21. Process for the preparation of compounds of the formulas I.Bbi and / or I.Bb2,

wherein n is 2, 3, or 4, R ⁿ¹ , R ⁿ² , R ⁿ³ , R ^{n4 are} halogen or cyano and X is a divalent bridging group having 2 to 5 atoms between the flanking bonds, ^wherein

a4) a rylenetetracarboxylic dianhydride of the formula ILA,

wherein at least one of R ⁿ¹ , R ⁿ² , R ⁿ³ or R ^{n4 is} hydrogen, the remaining R ⁿ¹ , R ⁿ² , R ⁿ³ and R ^{n4 are} halogen or cyano and n is 2, 3 or 4, one Reaction with an amine of the formula H2N-X-NH2 subjects, and

b4) subjecting the compound obtained in step a4) to bromination with N, N'-dibromocyanuric acid.

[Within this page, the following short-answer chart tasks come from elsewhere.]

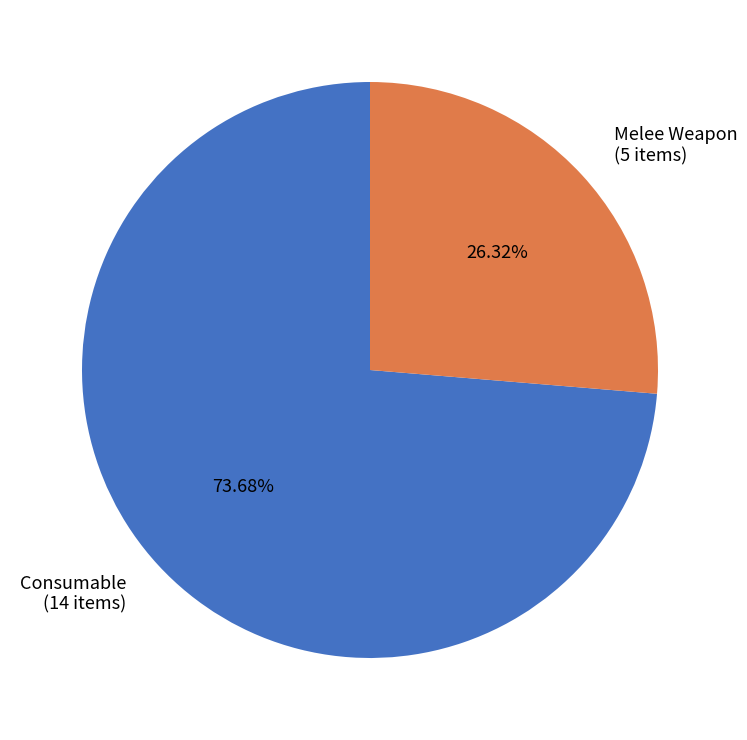

True or false: Consumable accounts for 82% of the total.

False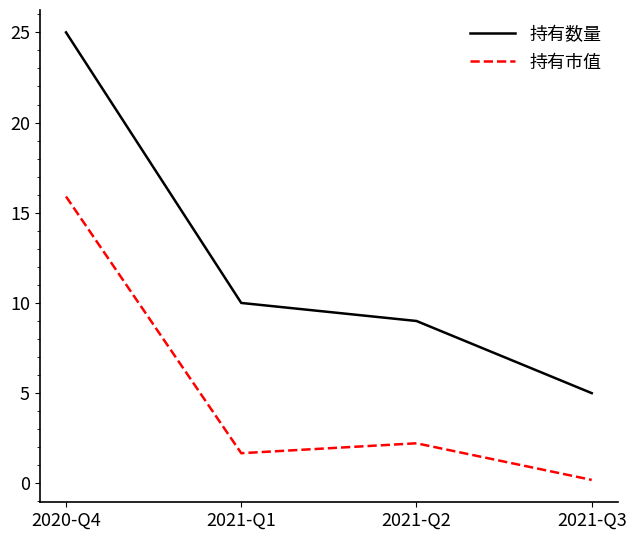

What are all the series names shown in the legend?

持有数量, 持有市值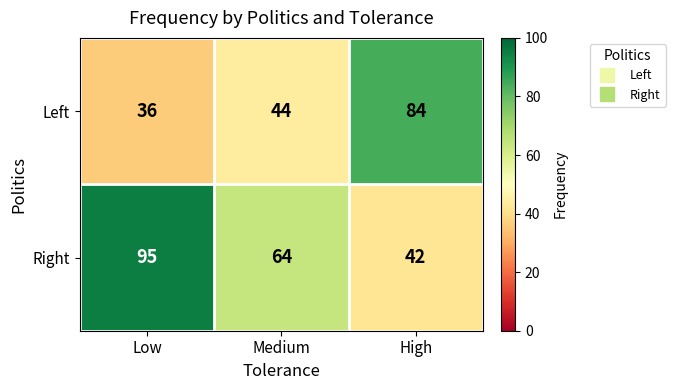

Count the Left values in the range 36 to 84.

3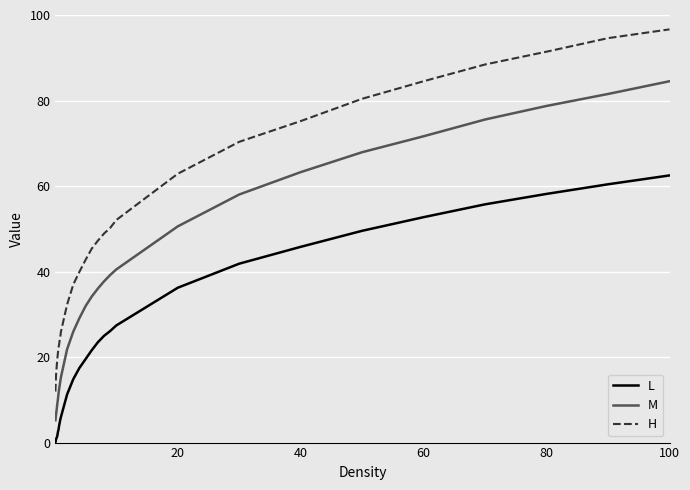

List the series in order of their overall mean, highest first.

H, M, L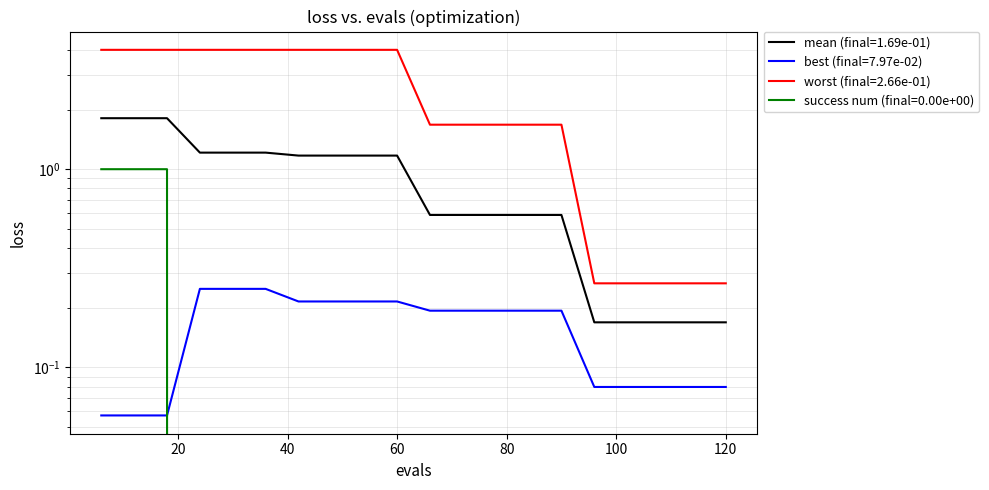

How many lines are shown in the chart?

4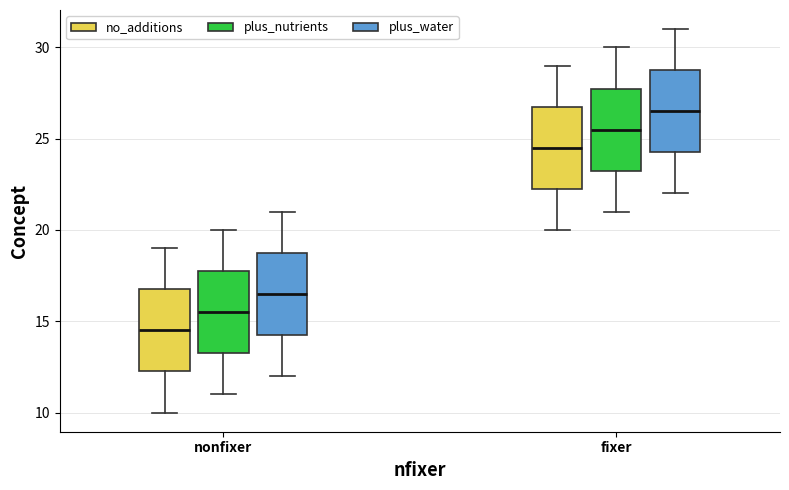

Where does the median line of the box for nonfixer (plus_nutrients) sit on the y-axis? The values are not printed on the chart, so give them approximately, as read against the axis.

15.5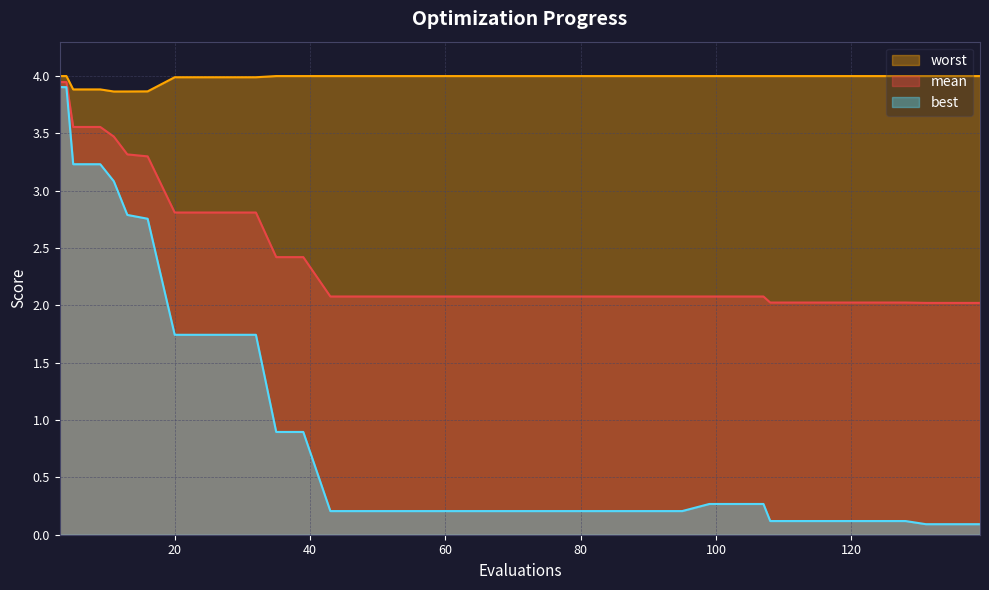

True or false: mean has more than 0 points higher than both neighbors.

False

22. Compounds of general formula I as defined in any one of claims 1 to 7.

23. An organic field effect transistor, comprising a substrate having at least one gate structure, a source electrode and a drain electrode and at least one compound of formula I as defined in any one of claims 1 to 7, as n-type semiconductor.

24. A substrate having a multiplicity of organic field-effect transistors, wherein at least part of the field-effect transistors contains at least one compound of the formula I as defined in one of claims 1 to 7 as n-type semiconductor.

25. A semiconductor device comprising at least one substrate as defined in claim 24.

26. OLED containing at least one compound of the formula I as defined in one of claims 1 to 7.